The equation is simple: as long as shipping rates are rising, so will DryShips stock. Analysts are unanimous that there are no near-term hurdles to slow soaring dry-bulk charter rates.
On the demand side, the Chinese economy continues to be the most important factor in determining dry-bulk rates. Unprecedented demand for iron ore and coal, and the consequent port congestion in Asia and Australia — have meant ever increasing spot charter rates for dry-bulk vessels in recent months. As a Bear Stearns analyst recently noted, "we could see a 25-year bull market, with some cyclical downturns."
On the supply side, there is a serious global shortage of actual dry-bulk ships. Skyrocketing shipping rates mean that new ships are being built and existing ships are being converted to bulk carriers. But the imbalance can’t be corrected overnight. Broker Cantor Fitzgerald expects the number of ships being built and put into service to finally begin to normalize demand levels at the start of 2010.
Until then, the sector should continue to experience record rates across all dry-bulk ships. DryShips’ Panamax and Capesize vessels are likely to receive higher-than-previously-expected average daily rates in the remainder of 2007 and in 2008.
All of this has not been lost on DryShips’ financial results. Two weeks ago, the company announced that it swung to a second-quarter net profit of $110.2 million, or $3.11 a share, from a year-ago net loss of $808,000, or three cents a share. Excluding a gain on the sale of five vessels, the company’s earnings came in at $56.4 million, or $1.59 a share — handily beating analysts expectations of $1.34. Voyage revenue for the three months ended June 30 more than doubled to rise to $112.5 million from $54.5 million. Operating income came in at $67.1 million — more than six times higher than last year. As DryShips’ Chairman and Chief Executive George Economou summarized, "The outlook for 2008 remains positive with fewer vessels being delivered from the shipyards and Chinese demand projected to remain strong."

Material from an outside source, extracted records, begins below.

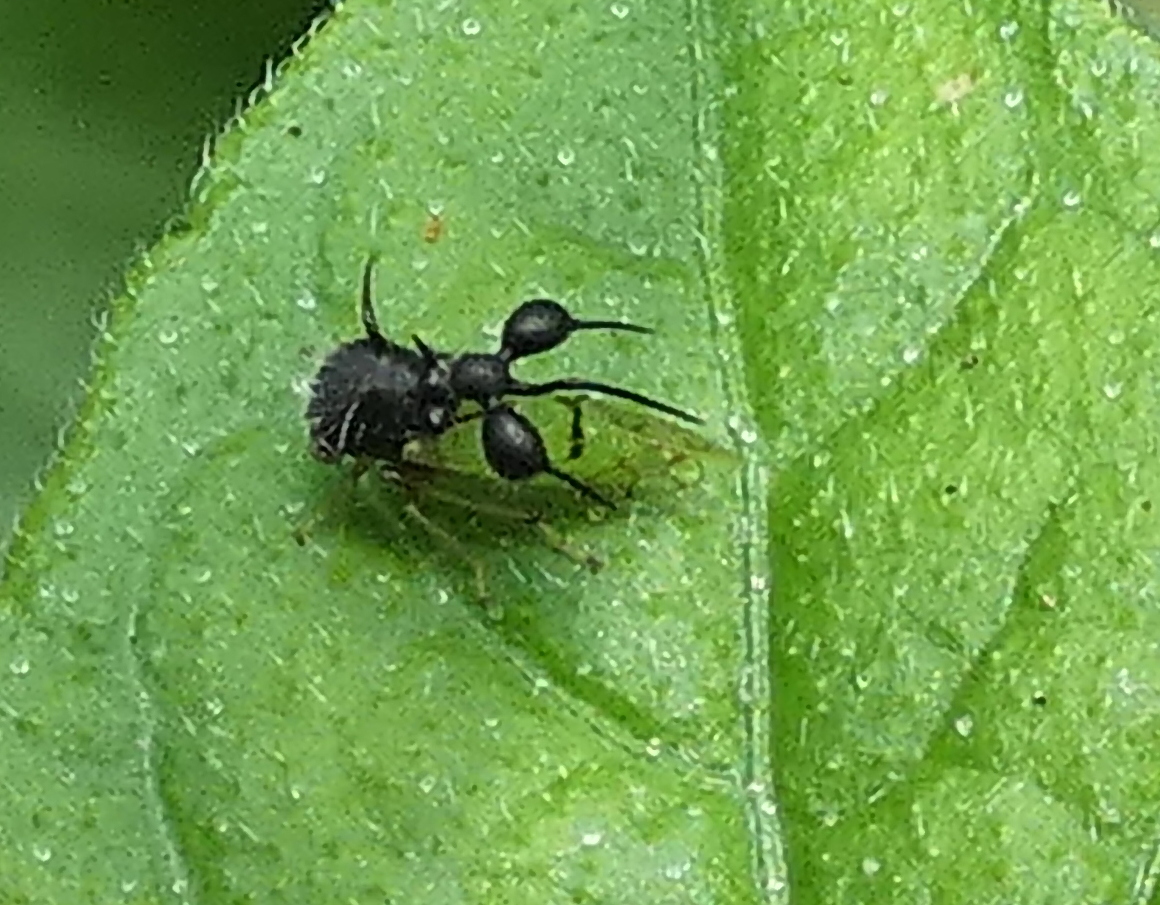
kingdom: Animalia
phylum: Arthropoda
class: Insecta
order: Hemiptera
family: Membracidae
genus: Cyphonia
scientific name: Cyphonia clavata
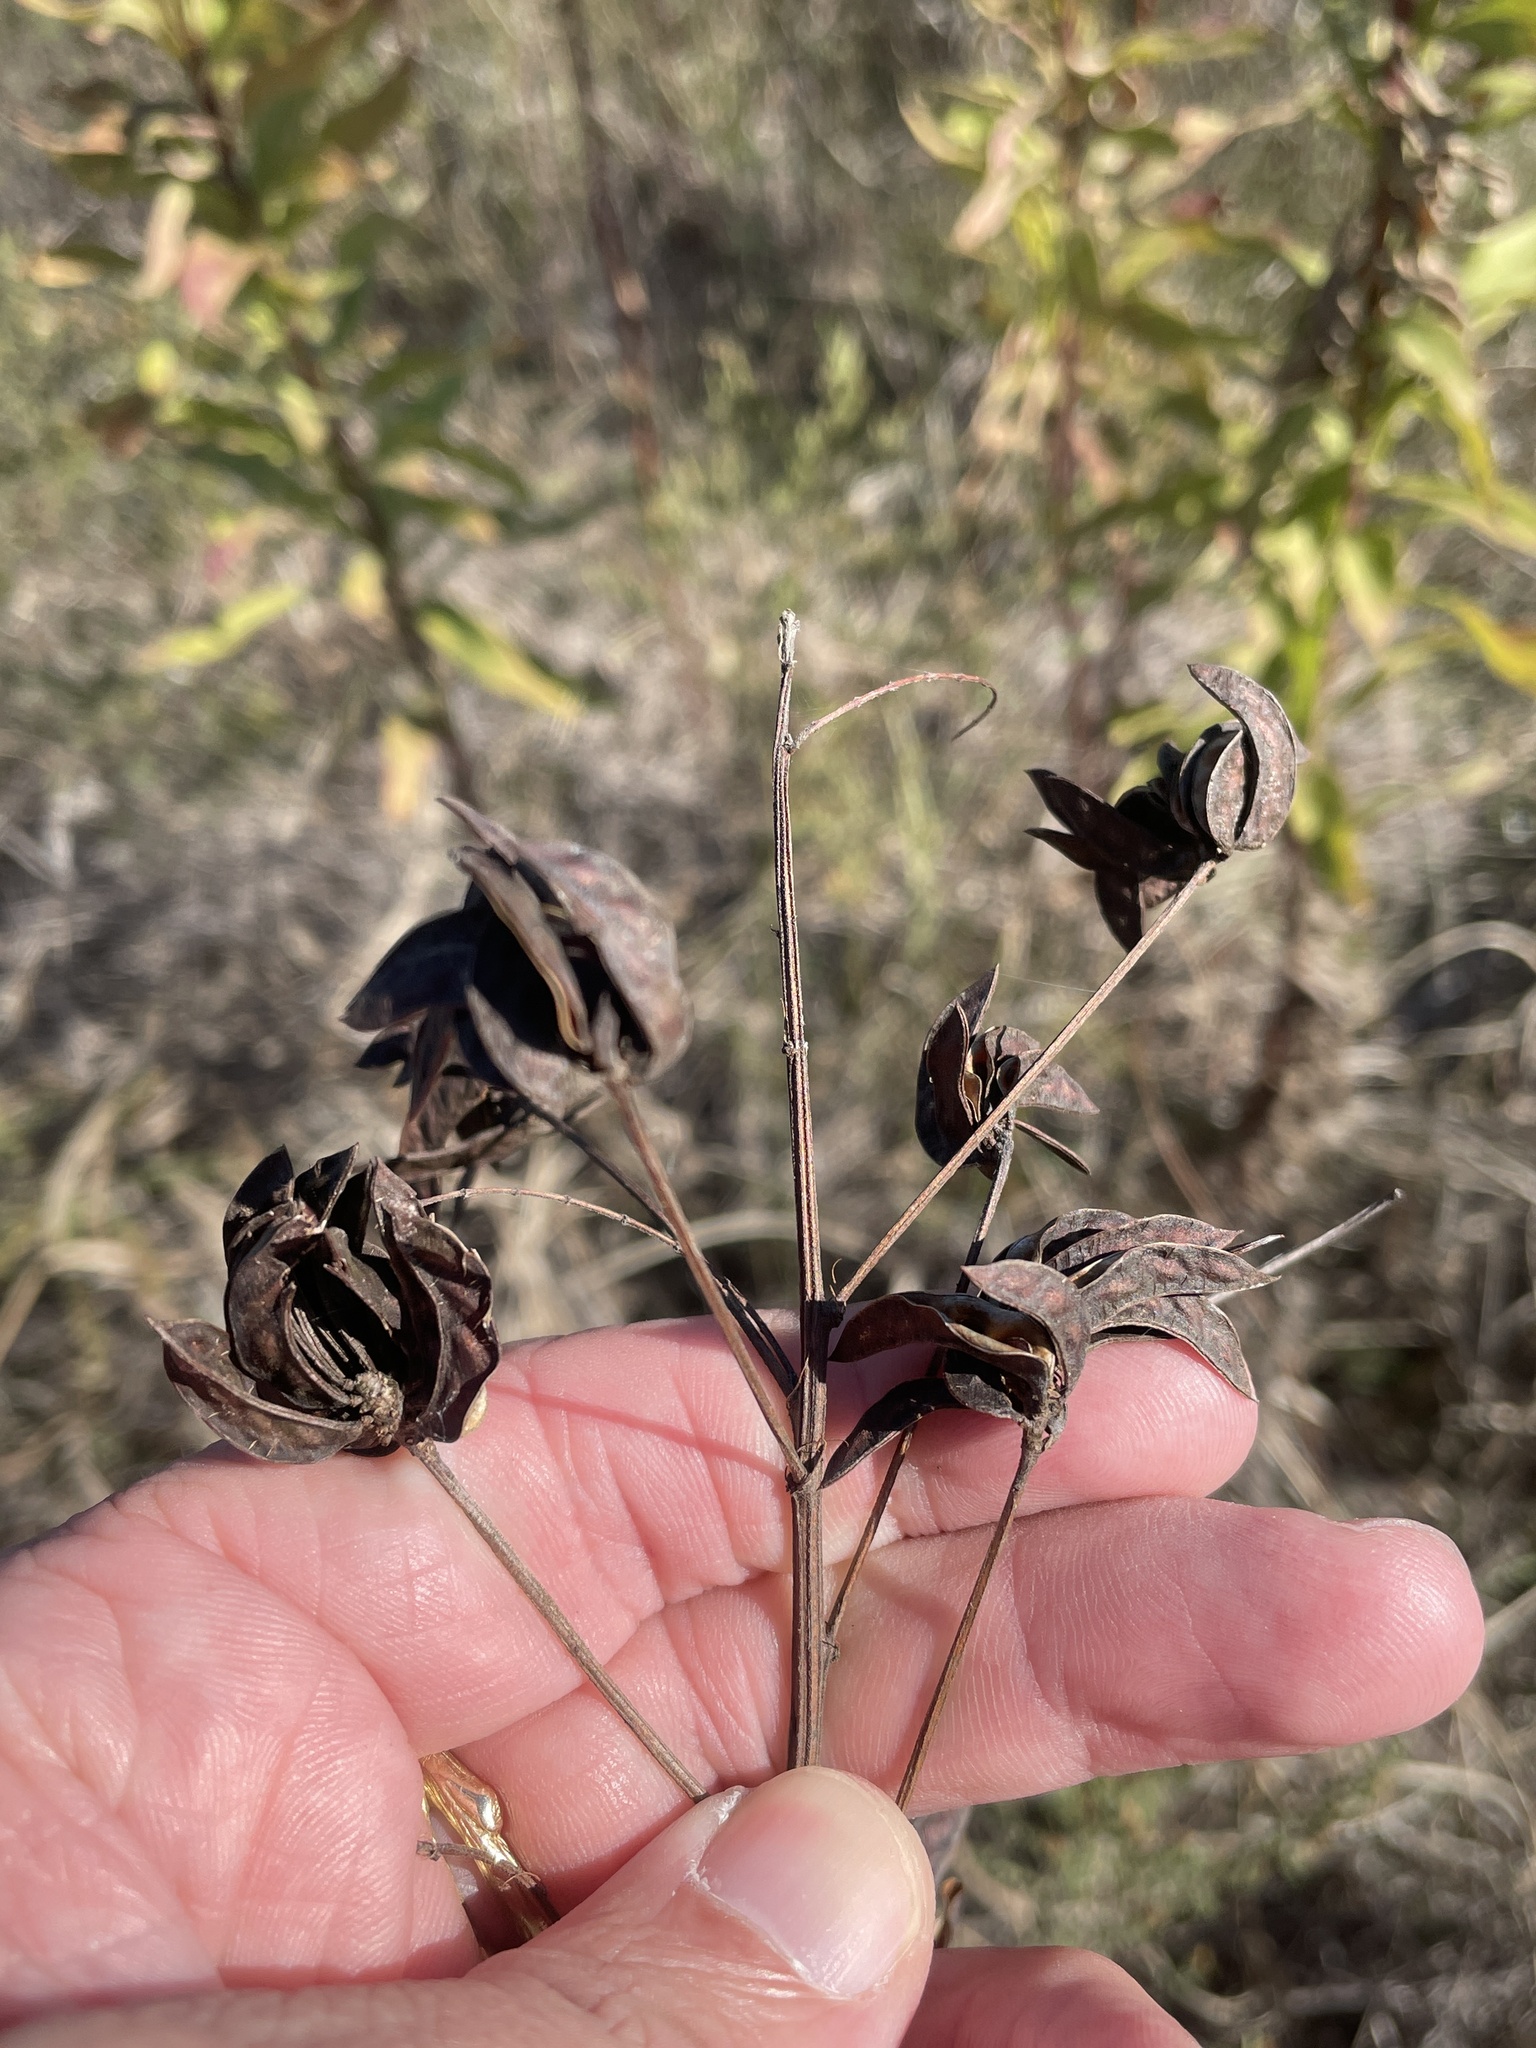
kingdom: Plantae
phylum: Tracheophyta
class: Magnoliopsida
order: Fabales
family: Fabaceae
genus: Desmanthus
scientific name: Desmanthus illinoensis
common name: Illinois bundle-flower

So let’s buy DryShips Inc. (DRYS) at market today. Cantor Fitzgerald just reiterated its "buy" rating on the stock, raising the target price from $71 to $94. Since this is a volatile play, we’re going to give it some room to move and place our initial stop at $44.25. For those willing to accept heightened risk for a chance at greater returns, you can buy the DryShips Jan 2008 $85 call options (DQRAQ.X).
Last week — week 36 — lived up to its reputation as one of the worst trading weeks of the year. September is a usually a tough month, but we should be re-entering the market aggressively during the fourth quarter.